#5 Wenn Antideutsche mal wieder schlecht abschreiben

2002 verteilte die Junge Linke auf der LL Demo ihr Flugblatt „Coole Kids tragen kein Pali-Tuch“. Inhaltlich ging es hier vor allem um eine Kritik deutscher Linker, die sich aus Solidarität mit verschiedenen palästinensischen Gruppen eben jenen um den Hals oder die Lederjacke wickelten. In den Flugblatt, auch wenn es zu kurz ist um mehr zu sein als eine lange Parole, geht es mehr oder weniger um eine Kritik an den nationalen Befreiungsbewegungen.

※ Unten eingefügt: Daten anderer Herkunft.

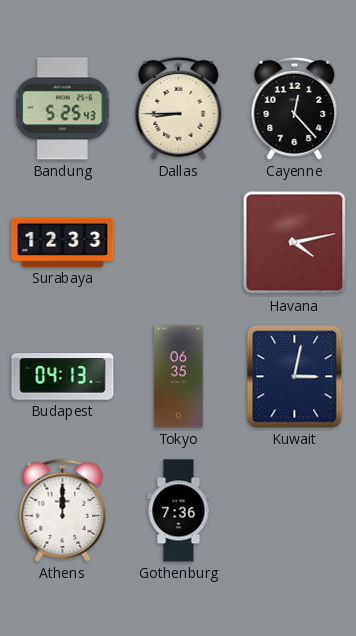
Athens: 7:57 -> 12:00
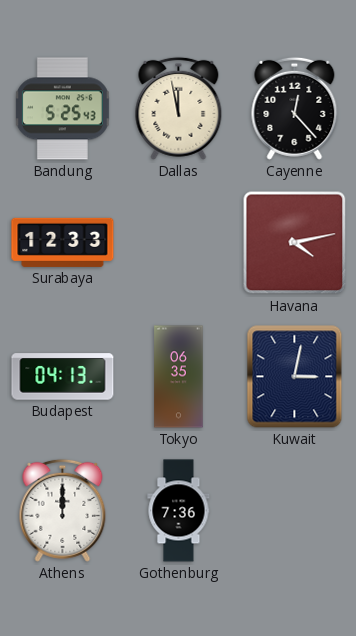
Dallas: 8:45 -> 11:58
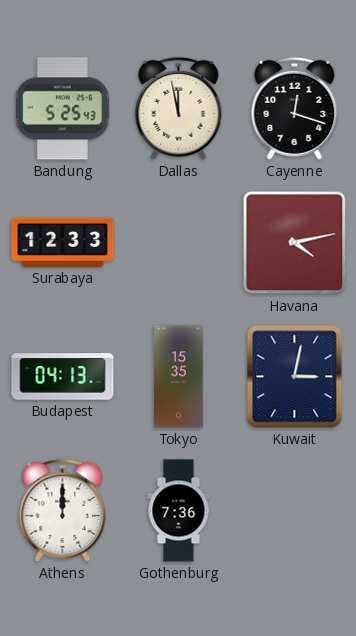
Cayenne: 12:23 -> 12:18
Tokyo: 06:35 -> 15:35
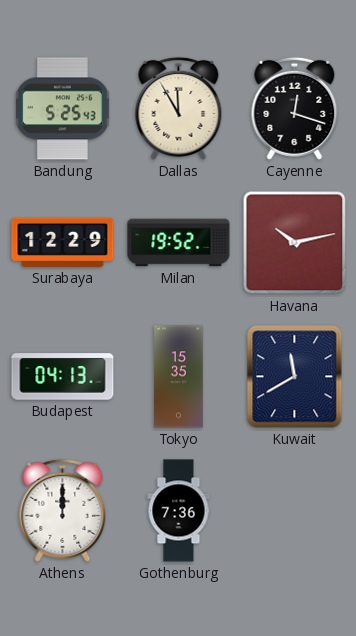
Dallas: 11:58 -> 11:55
Surabaya: 12:33 -> 12:29
Milan: none -> 19:52
Havana: 4:13 -> 10:13
Kuwait: 3:02 -> 11:40
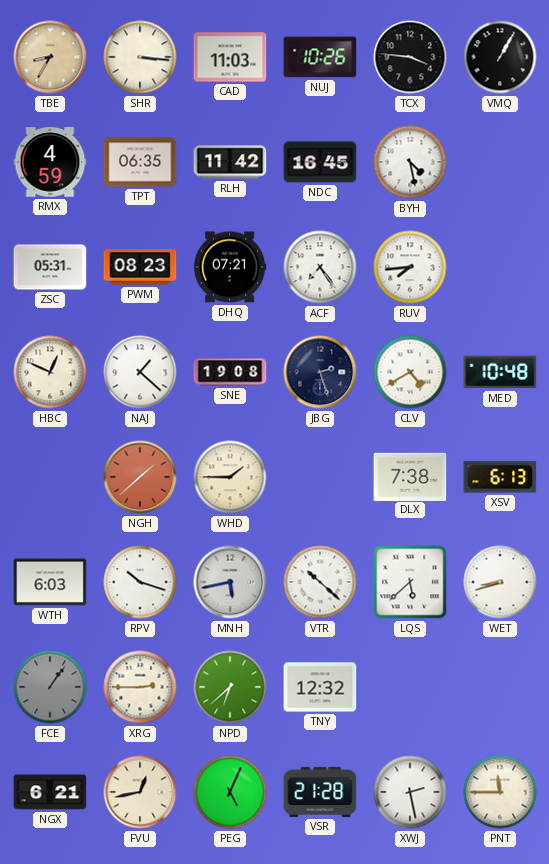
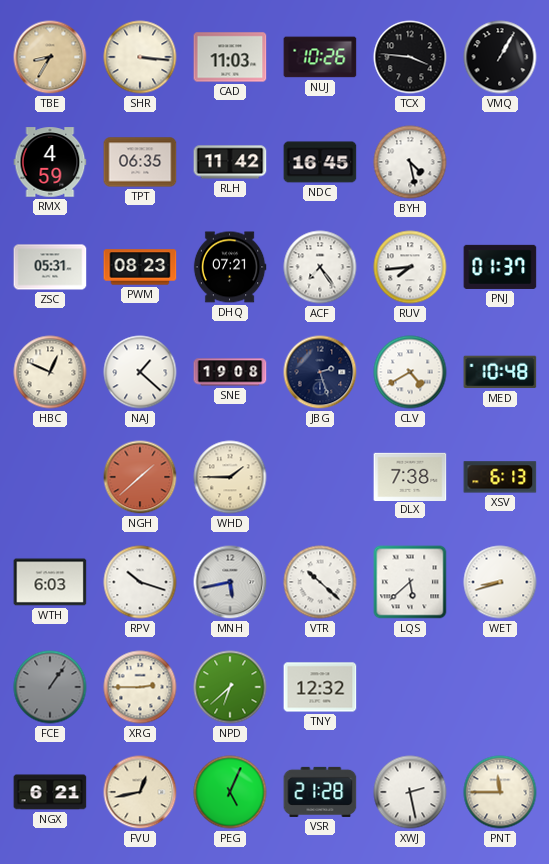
PNJ: none -> 01:37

Die heutige antideutsche Szene heute scheint aber bereits von den knappen Din-A-4 Text überfordert zu sein, und so bleibt eben nur hängen: Palituchträger = Antisemiten. So geschehen nicht zuerst und nicht zuletzt auf dem Workers Youth Festival, als eine Gruppe antideutscher die Delegation aus Palästina generell als Antisemiten beschimpfte. Weil sie sich dann wohl doch nicht gleich selbst als Rassisten outen wollten die Antisemitismus gleich zu einem Teil der palästinensischen Volksseele machen, schoben sie eben jenes Kleidungsstück vor, dass ihre Gesinnung offenbaren solle.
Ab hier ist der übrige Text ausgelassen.